WLM es una galaxia relativamente aislada, ubicada a casi 3 millones de años luz de distancia en los límites exteriores del Grupo Local, conformado por la Vía Láctea, las Nubes de Magallanes, la Galaxia de Andrómeda, la Galaxia M33 y docenas de galaxias más pequeñas

Estas nubes interestelares ayudan a explicar cómo se formaron los densos cúmulos de estrellas en las inmediaciones tenues de una galaxia miles de veces más pequeña y mucho más difusa que la Vía Láctea.

Por muchas razones, galaxias enanas irregulares como WLM carecen de elementos pesados para formar cúmulos estelares.
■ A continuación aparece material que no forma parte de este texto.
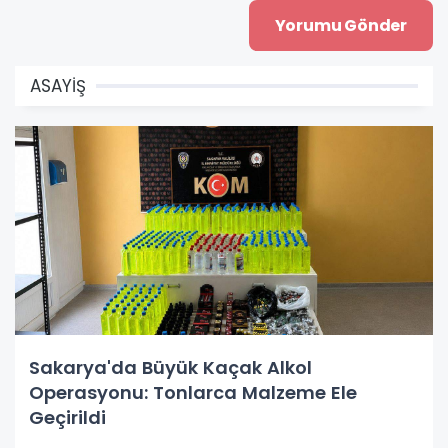
ASAYİŞ
Sakarya'da Büyük Kaçak Alkol
Operasyonu: Tonlarca Malzeme Ele
Geçirildi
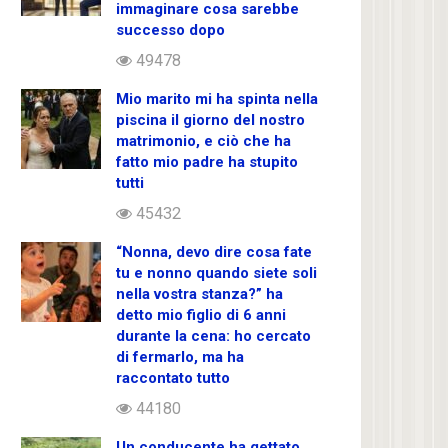
immaginare cosa sarebbe
successo dopo
49478
Mio marito mi ha spinta nella
piscina il giorno del nostro
matrimonio, e ciò che ha
fatto mio padre ha stupito
tutti
45432
“Nonna, devo dire cosa fate
tu e nonno quando siete soli
nella vostra stanza?” ha
detto mio figlio di 6 anni
durante la cena: ho cercato
di fermarlo, ma ha
raccontato tutto
44180
Un conducente ha gettato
En su lugar, solo forman estrellas que se encuentran dispersas por toda la galaxia, aunque claramente este no es el caso de WLM.

Al estudiar esta galaxia, los astrónomos fueron capaces de localizar, por primera vez, regiones compactas que parecen emular los entornos ricos en material de formación estelar que se pueden encontrar en galaxias más grandes.

Estas regiones fueron descubiertas al detectar la onda de luz milimétrica emitida por moléculas de monóxido de carbono (CO), las cuales son típicamente asociadas con nubes interestelares de formación de estrellas.

El CO y otras moléculas juegan un papel importante en la formación estelar. Cuando las nubes comienzan a colapsar, las temperaturas y la densidad se elevan. Es en este momento cuando las moléculas y las partículas de polvo absorben una parte del calor a través de colisiones, y lo irradian al espacio en forma de luz infrarroja. Este efecto de enfriamiento le permite a la gravedad continuar con el colapso hasta que una estrella se forma.

Anteriormente se había detectado monóxido de carbono en WLM, pero estas observaciones iniciales no pudieron ubicar las zonas donde residen las moléculas, pero confirmaron que WLM contiene la menor concentración de monóxido de carbono que se ha detectado hasta ahora en una galaxia.

La razón por la cual el CO fue difícil de detectar en un inicio se debió a que las nubes en WLM son muy delgadas en comparación con las galaxias normales. Al descubrir que el CO está confinado en regiones altamente densas con una vasta expansión de gas transicional, se pudo entender finalmente el mecanismo que produjo los impresionantes barrios interestelares que se pueden ver hoy en WLM.